The COVID-19 crisis has seemingly left US policy makers with a choice between two terrible options: keep the economy shut down, or risk allowing the disease to run rampant throughout the populace, overwhelming the health system and opening the door to an unthinkable number of deaths.
But there is a middle course that decision makers can chart, and Chicago Booth’s Eric Budish has created a framework to help them do so. Managing COVID-19 for the time being, he says, requires bringing the rate of the disease’s spread down to an acceptable level and then finding ways to maximize economic activity without exceeding those epidemiological bounds. And he suggests that some combination of low-cost interventions, such as public-awareness campaigns and requiring people to wear masks in public, could be the way forward.
His framework starts with the rate of transmission of the coronavirus that causes COVID-19. Let’s assume the rate of transmission is 2—one person infects two people, those two infect four, the four infect eight, and so on. The actual rate is currently uncertain, but many estimates put the unconstrained rate, absent interventions, at between 2.5 and 3.
Ideally, interventions would bring the rate of infection to 0 and wipe COVID-19 from the planet. But there could be huge social and economic costs involved, at least until a vaccine or cure is developed. For example, one influential epidemiological model by scholars at Imperial College London, which helped push the US and UK governments to impose lockdown measures, predicts that schools would need to be closed for most of two years, Budish notes.
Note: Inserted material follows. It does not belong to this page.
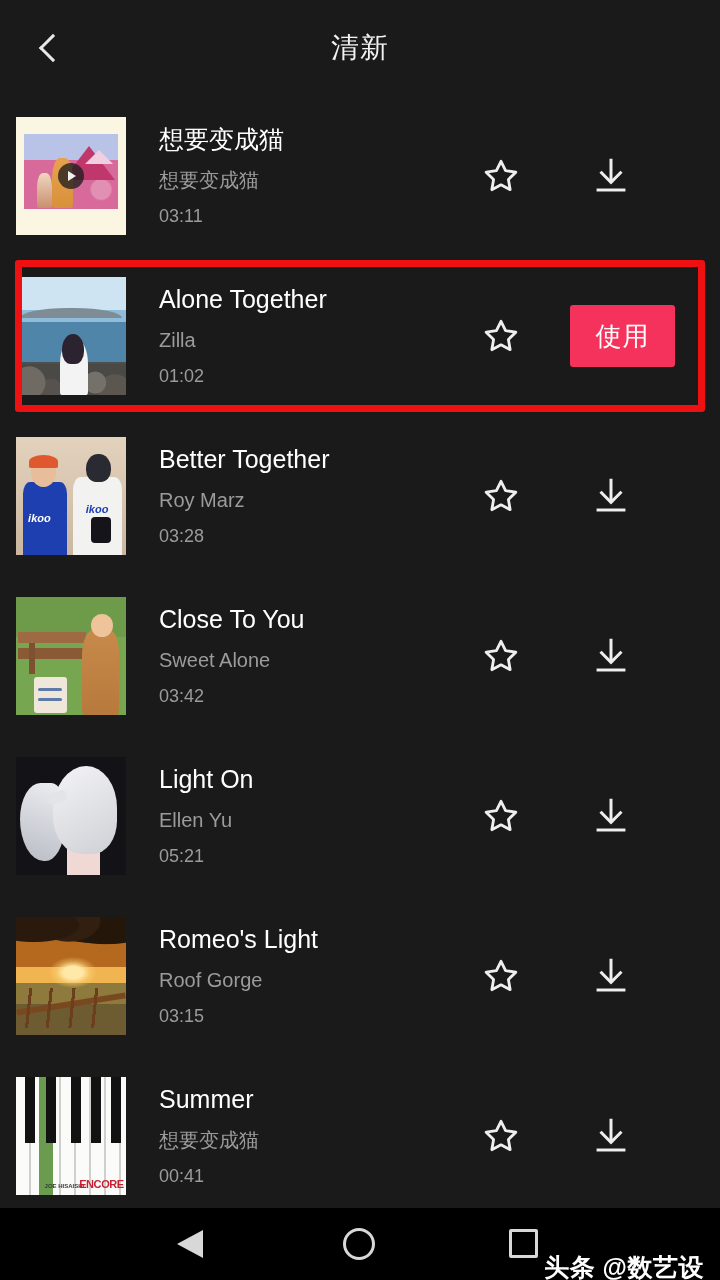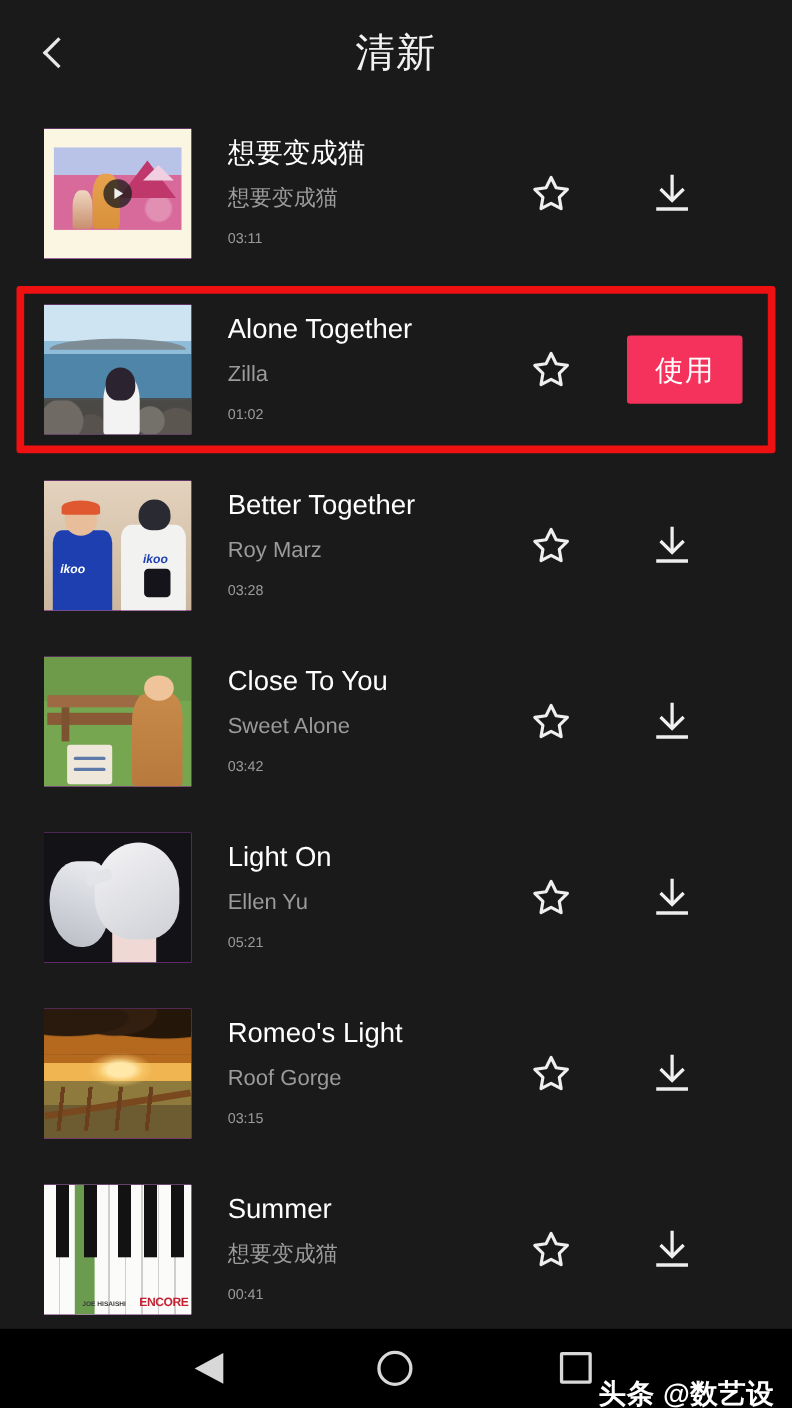"清新" .header-title { font-size: 36px -> 28px }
Is there an acceptable alternative? Reducing the rate to 1 or less would contain the spread, he notes. Take R as the rate of transmission. If R = 2, the number of infections doubles constantly and quickly, but R < 1 constrains the exponential growth. China, South Korea, Singapore, and Hong Kong have all managed to bring the rate under 1 by using social distancing, widespread testing, and other nonpharmaceutical interventions, Budish writes. Other countries could similarly reduce the rate to below 1, maybe by overshooting it at first to err on the side of human health.
After that, policy makers could accomplish health goals while also maximizing social welfare. Rather than seek to minimize the virus’s spread at any cost, officials could use the model to think about trade-offs and develop plans that weigh the health and economic risks.
For example, some relatively simple, low-cost interventions could potentially be used to keep the rate below 1 while allowing certain activities to continue, Budish writes. Such interventions might include public-awareness campaigns that encourage people to wash their hands and maintain distance from others; requiring people to wear masks in public or gloves where necessary; and even putting boxes of tissues in high-traffic areas, such as by elevator buttons and door handles. Officials might temporarily cancel events and shutter places where large groups gather, such as festivals, but permit lower-risk activities to continue, such as jobs where employees can work while remaining at least 6 ft. apart.
There would be some risk of transmission, but it would be low. And some economic activities could resume in a limited, thoughtful manner.
Medical experts would need to lead any discussion about interventions, Budish acknowledges. But he argues that policy makers should be urgently trying to find a combination of policies and interventions that could keep infections low.
“My sincere hope,” he writes, “is that medical experts and economists can work together to engineer creative ways to reduce R and enable the economy and society to return to some semblance of normalcy.”